Zimbabwe

Buscar una salida de la marginación a través del aprendizaje

Un proyecto de la OIT en Zimbabwe contribuye a mejorar la calidad del aprendizaje práctico en la economía informal. El programa ayuda a los jóvenes, en especial aquellos que viven con discapacidad, a encontrar un trabajo decente y así escapar del círculo vicioso de la marginación y la pobreza.

Reportaje | 4 de abril de 2014
MUTARE, Zimbabwe (OIT Noticias) – Annisa Matandike, de 30 años, pensaba que tenía pocas opciones en la vida y que la discriminación la marginaría por ser albina. Pero hoy día, está por realizar el sueño de toda su vida: crear su propria empresa de catering.

Como en muchos otros países, las percepciones, la discriminación y las barreras estructurales hacen difícil que una persona con albinismo gane un ingreso y ocupe su lugar en la sociedad. El albinismo es una condición que causa deficiencia visual, desde una reducción de la visión a la ceguera, así como sensibilidad de la piel y lesiones en la piel.

El año pasado, Matandike se inscribió en el proyecto (QIA) un programa de la OIT para mejorar la calidad del aprendizaje informal, y participó en un curso de orientación sobre gestión de restaurantes y repostería en un centro de formación profesional.

Matandike actualmente es una aprendiz en “Granny’s Kitchen” un restaurante en el distrito central de negocios de la ciudad de Mutare, en Zimbabwe.

“Ahora soy capaz de preparar una comida de tres platos, hacer porciones con facilidad, así como preparar pasteles de carne y otros productos de repostería. Todo esto parecía un sueño imposible antes de mi formación”, comentó.

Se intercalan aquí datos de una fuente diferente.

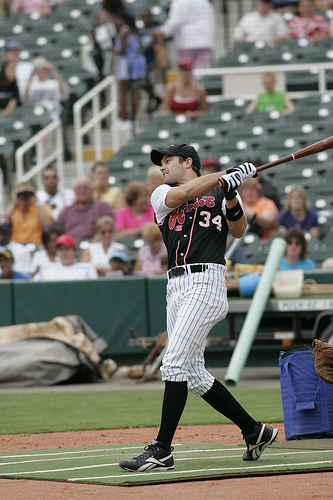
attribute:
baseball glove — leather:
[309, 337, 330, 384]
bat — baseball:
[258, 130, 331, 173]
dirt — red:
[0, 403, 332, 498]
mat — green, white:
[0, 438, 331, 486]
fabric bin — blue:
[272, 330, 331, 446]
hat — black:
[142, 126, 207, 186]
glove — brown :
[306, 336, 332, 379]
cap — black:
[149, 143, 204, 167]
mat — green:
[27, 439, 330, 481]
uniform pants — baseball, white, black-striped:
[156, 263, 231, 394]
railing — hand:
[11, 75, 142, 197]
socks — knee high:
[153, 371, 256, 439]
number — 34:
[200, 204, 221, 232]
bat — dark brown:
[213, 137, 331, 194]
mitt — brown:
[312, 336, 331, 384]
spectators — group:
[3, 3, 332, 282]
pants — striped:
[162, 262, 229, 396]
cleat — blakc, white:
[105, 391, 307, 481]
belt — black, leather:
[155, 257, 232, 276]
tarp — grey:
[7, 312, 107, 392]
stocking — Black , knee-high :
[199, 379, 259, 433]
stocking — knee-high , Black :
[152, 377, 190, 444]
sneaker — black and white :
[241, 419, 279, 462]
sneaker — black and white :
[118, 438, 177, 472]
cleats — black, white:
[118, 419, 277, 475]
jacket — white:
[166, 1, 214, 49]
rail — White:
[71, 72, 122, 179]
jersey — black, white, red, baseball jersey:
[146, 179, 235, 264]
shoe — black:
[117, 440, 177, 475]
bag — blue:
[252, 334, 324, 425]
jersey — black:
[148, 183, 240, 270]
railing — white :
[66, 71, 127, 184]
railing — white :
[11, 116, 68, 209]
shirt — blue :
[236, 254, 322, 296]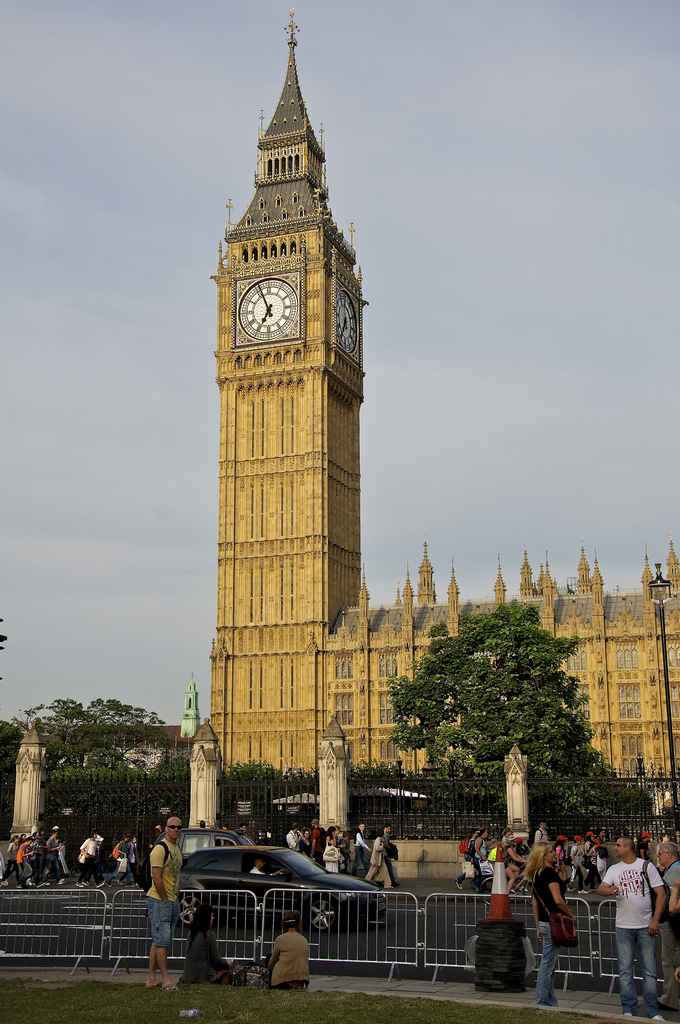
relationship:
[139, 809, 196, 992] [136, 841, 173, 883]
man carrying backpack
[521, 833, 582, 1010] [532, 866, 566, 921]
woman wearing shirt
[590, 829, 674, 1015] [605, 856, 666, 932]
man wearing t-shirt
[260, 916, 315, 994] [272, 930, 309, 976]
man wearing jacket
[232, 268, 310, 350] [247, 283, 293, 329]
clock has dials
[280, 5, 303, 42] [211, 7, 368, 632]
weather vane on top of tower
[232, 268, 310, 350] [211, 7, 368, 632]
clock on tower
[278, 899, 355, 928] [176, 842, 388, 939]
front tire on car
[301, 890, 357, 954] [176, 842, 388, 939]
back tire on car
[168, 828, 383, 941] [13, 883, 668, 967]
car on road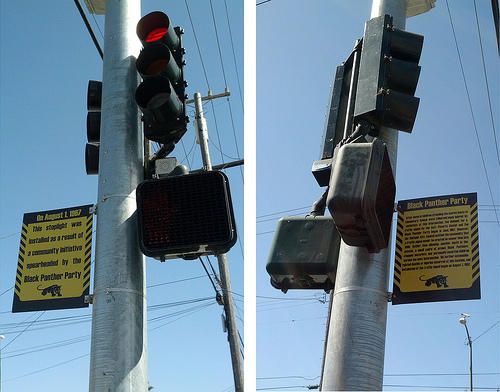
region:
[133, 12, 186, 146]
Black traffic light with red illuminated.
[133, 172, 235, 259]
Square crosswalk indicator pointed at the camera that is not on.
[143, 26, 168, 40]
Red light of the traffic light.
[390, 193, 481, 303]
Black and yellow sign to the far right of another.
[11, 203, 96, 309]
The black and yellow sign with less writing on it than the other.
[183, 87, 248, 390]
A grey power pole leaning severaly to the left.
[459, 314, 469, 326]
White light under the sign with more writing on it.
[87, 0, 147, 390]
Silver pole beside the black light with red illuminated.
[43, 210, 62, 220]
The wod AUGUST on a yellow and black sign with bigger writing.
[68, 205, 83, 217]
The year 1967.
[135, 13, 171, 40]
The light is red.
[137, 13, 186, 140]
The street light is black.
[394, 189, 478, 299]
The sign is yellow and black.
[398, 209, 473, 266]
The writing is black.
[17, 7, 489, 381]
The sky is clear blue.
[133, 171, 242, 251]
Teh light is off.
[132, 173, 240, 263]
The light is black.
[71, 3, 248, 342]
The power lines are in the sky.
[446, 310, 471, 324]
The street lamp is off.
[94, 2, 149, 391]
The pole is silver.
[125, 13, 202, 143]
a traffic light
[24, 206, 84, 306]
a sign on the pole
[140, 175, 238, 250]
a traffic signal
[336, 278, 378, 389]
a metal pole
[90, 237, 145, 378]
a shadow on the pole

Aprender a través de la práctica


El programa se basa en el sistema de aprendizaje tradicional, ampliamente practicado en Zimbabwe, en el cual los jóvenes que no reciben enseñanza formal se arriman a maestros artesanos calificados para aprender un oficio a través del aprendizaje en el trabajo y experiencias en talleres.

“Fue una agradable sorpresa encontrar a otras dos personas con discapacidad en mi grupo en el centro de formación”, confesó. “Es notorio que la mayoría de las personas sólo quieren relacionarse con personas sin discapacidad, pero el programa QIA superó mis expectativas.”. Matandike considera que la experiencia contribuirá en gran medida a demostrar a la comunidad que los jóvenes con discapacidad pueden vivir vidas productivas.

En Zimbabwe, el desempleo juvenil es alto y las dificultades que enfrentan los jóvenes con alguna forma de discapacidad son particularmente graves. Las percepciones y las barreras estructurales dificultan aún más que las personas con discapacidad ganen un ingreso y ocupen su lugar en la sociedad.

El número relativamente bajo de personas con discapacidad económicamente activas con frecuencia trabajan en la economía informal, ganan menos que sus colegas sin discapacidad y enfrentan condiciones de trabajo precarias. A fin de resolver este problema, el Gobierno de Zimbabwe y la OIT se están centrando en la inclusión de las personas con discapacidad al mejorar sus competencias para la empleabilidad.

El Programa Skills for Youth Employment and Rural Development Programme (Competencias para el Empleo Juvenil y el Desarrollo Rural) es el producto de una asociación de cinco años de duración entre la OIT y la Comisión Danesa para África que apoya a los interlocutores sociales en Zimbabwe. Su objetivo es fortalecer los sistemas de desarrollo de competencias que mejoran la empleabilidad, promueven el acceso a las oportunidades de trabajo e incrementan los ingresos para un crecimiento inclusivo y sostenible.